What needs to be done: Write out the text lines from all of the rows below word for word, and leave the pictures out of your answer.

Text data extracted from pages
▬▬▬▬▬▬

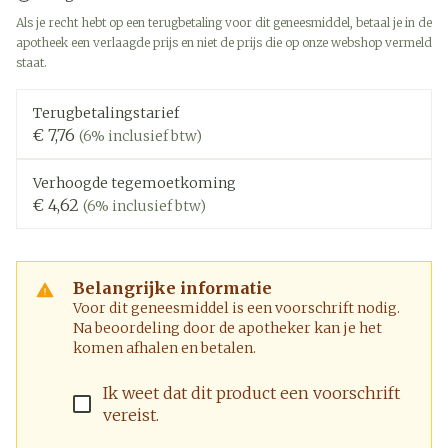
Als je recht hebt op een terugbetaling voor dit geneesmiddel, betaal je in de
apotheek een verlaagde prijs en niet de prijs die op onze webshop vermeld
staat.
Terugbetalingstarief
€ 7,76
(6% inclusief btw)
Verhoogde tegemoetkoming
€ 4,62
(6% inclusief btw)
Belangrijke informatie
Voor dit geneesmiddel is een voorschrift nodig.
Na beoordeling door de apotheker kan je het
komen afhalen en betalen.
Ik weet dat dit product een voorschrift
vereist.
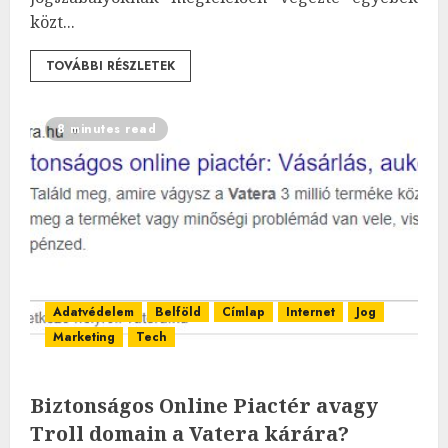
közt...
TOVÁBBI RÉSZLETEK
8 minutes read
Adatvédelem
Belföld
Címlap
Internet
Jog
Marketing
Tech
Biztonságos Online Piactér avagy
Troll domain a Vatera kárára?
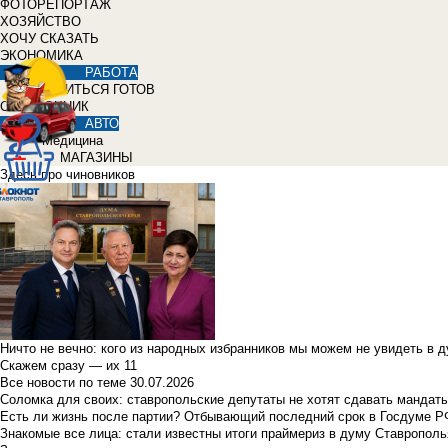
ФОТОРЕПОРТАЖ
ХОЗЯЙСТВО
ХОЧУ СКАЗАТЬ
ЭКОНОМИКА
РАБОТА
УЧИТЬСЯ ГОТОВ
СПРАВОЧНИК
АВТО
Медицина
МАГАЗИНЫ
Здесь про чиновников
Ничто не вечно: кого из народных избранников мы можем не увидеть в 
Скажем сразу — их 11
Все новости по теме
30.07.2026
Соломка для своих: ставропольские депутаты не хотят сдавать мандаты
Есть ли жизнь после партии? Отбывающий последний срок в Госдуме Р
Знакомые все лица: стали известны итоги праймериз в думу Ставрополь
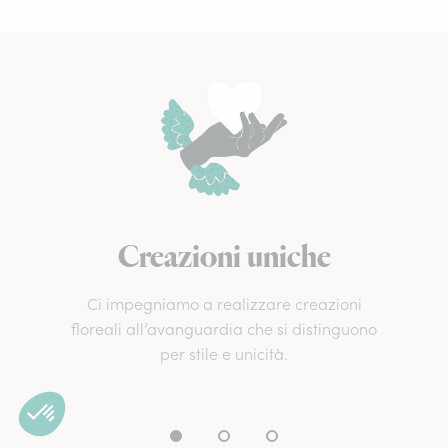
Creazioni uniche
Ci impegniamo a realizzare creazioni
floreali all’avanguardia che si distinguono
per stile e unicità.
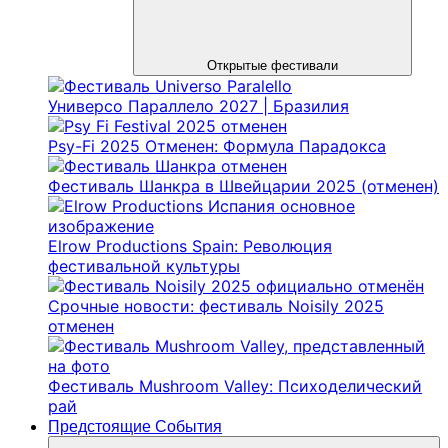
Открытые фестивали
Универсо Параллело 2027 | Бразилия
Psy-Fi 2025 Отменен: Формула Парадокса
Фестиваль Шанкра в Швейцарии 2025 (отменен)
Elrow Productions Spain: Революция
фестивальной культуры
Срочные новости: фестиваль Noisily 2025
отменен
Фестиваль Mushroom Valley: Психоделический
рай
Предстоящие События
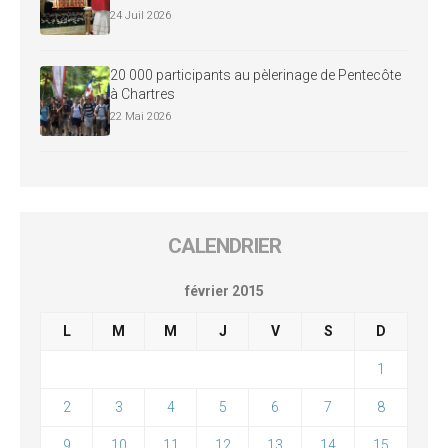
24 Juil 2026
20 000 participants au pèlerinage de Pentecôte
à Chartres
22 Mai 2026
CALENDRIER
février 2015
L
M
M
J
V
S
D
1
2
3
4
5
6
7
8
9
10
11
12
13
14
15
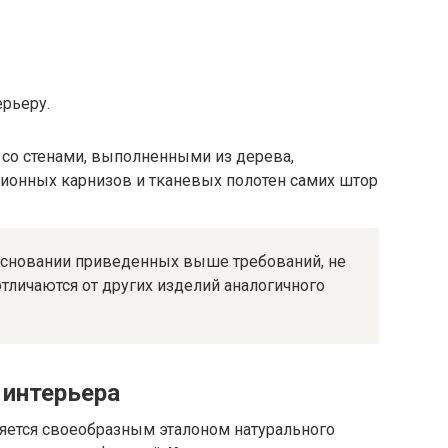
рьеру.
сновании приведенных выше требований, не
отличаются от других изделий аналогичного
 интерьера
яется своеобразным эталоном натурального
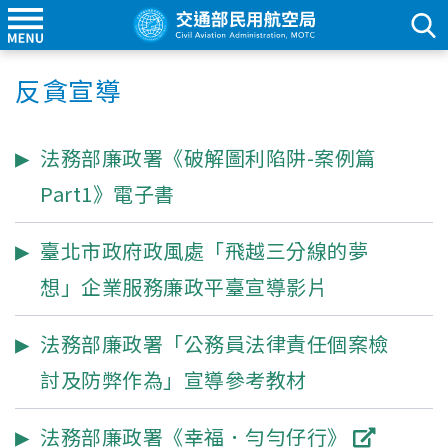
反貪宣導
法務部廉政署《破解圖利陷阱-案例篇
Part1》電子書
臺北市政府政風處「飛越三分線的夢
想」企業服務廉政平臺宣導影片
法務部廉政署「公務員法律責任個案檢
討及防弊作為」宣導參考教材
法務部廉政署《幸福．勻勻仔行》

▬▬▬▬▬▬

Result for this task:
Als je recht hebt op een terugbetaling voor dit geneesmiddel, betaal je in de
apotheek een verlaagde prijs en niet de prijs die op onze webshop vermeld
staat.
Terugbetalingstarief
€ 7,76
(6% inclusief btw)
Verhoogde tegemoetkoming
€ 4,62
(6% inclusief btw)
Belangrijke informatie
Voor dit geneesmiddel is een voorschrift nodig.
Na beoordeling door de apotheker kan je het
komen afhalen en betalen.
Ik weet dat dit product een voorschrift
vereist.
közt...
TOVÁBBI RÉSZLETEK
8 minutes read
Adatvédelem
Belföld
Címlap
Internet
Jog
Marketing
Tech
Biztonságos Online Piactér avagy
Troll domain a Vatera kárára?
ФОТОРЕПОРТАЖ
ХОЗЯЙСТВО
ХОЧУ СКАЗАТЬ
ЭКОНОМИКА
РАБОТА
УЧИТЬСЯ ГОТОВ
СПРАВОЧНИК
АВТО
Медицина
МАГАЗИНЫ
Здесь про чиновников
Ничто не вечно: кого из народных избранников мы можем не увидеть в 
Скажем сразу — их 11
Все новости по теме
30.07.2026
Соломка для своих: ставропольские депутаты не хотят сдавать мандаты
Есть ли жизнь после партии? Отбывающий последний срок в Госдуме Р
Знакомые все лица: стали известны итоги праймериз в думу Ставрополь
Creazioni uniche
Ci impegniamo a realizzare creazioni
floreali all’avanguardia che si distinguono
per stile e unicità.
Открытые фестивали
Универсо Параллело 2027 | Бразилия
Psy-Fi 2025 Отменен: Формула Парадокса
Фестиваль Шанкра в Швейцарии 2025 (отменен)
Elrow Productions Spain: Революция
фестивальной культуры
Срочные новости: фестиваль Noisily 2025
отменен
Фестиваль Mushroom Valley: Психоделический
рай
Предстоящие События
24 Juil 2026
20 000 participants au pèlerinage de Pentecôte
à Chartres
22 Mai 2026
CALENDRIER
février 2015
L
M
M
J
V
S
D
1
2
3
4
5
6
7
8
9
10
11
12
13
14
15
рьеру.
сновании приведенных выше требований, не
отличаются от других изделий аналогичного
 интерьера
яется своеобразным эталоном натурального
反貪宣導
法務部廉政署《破解圖利陷阱-案例篇
Part1》電子書
臺北市政府政風處「飛越三分線的夢
想」企業服務廉政平臺宣導影片
法務部廉政署「公務員法律責任個案檢
討及防弊作為」宣導參考教材
法務部廉政署《幸福．勻勻仔行》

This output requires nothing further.